IndoNLP / nusa-crowd

A collaborative project to collect datasets in Indonesian languages.
Apache License 2.0
261 stars 61 forks source link

Close #130 | Create dataset loader for ID_Quora_Paraphrasing dataset #200

Closed yana-xuyan closed 2 years ago

yana-xuyan commented 2 years ago

Please name your PR after the issue it closes. You can use the following line: "Closes #ISSUE-NUMBER" where you replace the ISSUE-NUMBER with the one corresponding to your dataset.

Checkbox

yana-xuyan commented 2 years ago

Btw, the citation is not available. Please let me know if it has to be fixed.

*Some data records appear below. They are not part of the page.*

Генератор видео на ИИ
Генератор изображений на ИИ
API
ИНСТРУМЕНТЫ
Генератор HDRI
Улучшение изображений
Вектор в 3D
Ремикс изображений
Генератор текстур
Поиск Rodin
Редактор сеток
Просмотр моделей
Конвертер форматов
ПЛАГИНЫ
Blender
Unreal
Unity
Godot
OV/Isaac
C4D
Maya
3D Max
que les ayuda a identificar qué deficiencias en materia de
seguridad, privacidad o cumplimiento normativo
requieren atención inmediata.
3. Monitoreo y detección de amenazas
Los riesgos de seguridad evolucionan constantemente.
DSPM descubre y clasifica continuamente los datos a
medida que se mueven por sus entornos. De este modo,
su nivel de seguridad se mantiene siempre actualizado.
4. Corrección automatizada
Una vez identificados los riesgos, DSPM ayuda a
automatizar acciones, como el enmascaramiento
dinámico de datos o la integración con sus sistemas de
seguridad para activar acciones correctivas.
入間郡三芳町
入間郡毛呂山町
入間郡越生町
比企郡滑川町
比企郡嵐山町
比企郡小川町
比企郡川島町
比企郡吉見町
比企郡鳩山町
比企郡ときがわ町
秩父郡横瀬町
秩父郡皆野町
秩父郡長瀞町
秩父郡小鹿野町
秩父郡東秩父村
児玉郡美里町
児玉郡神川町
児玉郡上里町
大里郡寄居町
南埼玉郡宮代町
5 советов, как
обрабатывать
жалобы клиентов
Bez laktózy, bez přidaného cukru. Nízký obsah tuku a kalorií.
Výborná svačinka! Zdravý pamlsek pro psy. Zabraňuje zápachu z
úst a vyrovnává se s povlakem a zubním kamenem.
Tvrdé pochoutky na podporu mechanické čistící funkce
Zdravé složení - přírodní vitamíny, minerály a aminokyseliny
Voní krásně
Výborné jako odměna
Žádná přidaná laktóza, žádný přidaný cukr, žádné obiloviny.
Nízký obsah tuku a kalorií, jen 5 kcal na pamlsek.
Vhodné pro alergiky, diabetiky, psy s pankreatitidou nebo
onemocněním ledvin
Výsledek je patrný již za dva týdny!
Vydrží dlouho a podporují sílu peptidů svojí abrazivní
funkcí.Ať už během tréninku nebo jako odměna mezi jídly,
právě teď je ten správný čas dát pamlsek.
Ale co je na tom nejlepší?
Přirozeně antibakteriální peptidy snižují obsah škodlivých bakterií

bryanwilie commented 2 years ago

by the way, is this id_qqp taken from QQP?

if yes, maybe we can use this citation too:

@misc{chen2018quora,
  title={Quora question pairs},
  author={Chen, Zihan and Zhang, Hongbo and Zhang, Xiaoji and Zhao, Leqi},
  year={2018}
}
yana-xuyan commented 2 years ago

Sure! I'll address these issues XD

bryanwilie commented 2 years ago

Thank you @yana-xuyan @SamuelCahyawijaya .

Thank you for the fix. One more thing though, could you also attach the DD-MM-YYYY in the citation maybe as per the browsing date? Thanks!

bryanwilie commented 2 years ago

Looks good to me! Thanks @yana-xuyan again for contributing!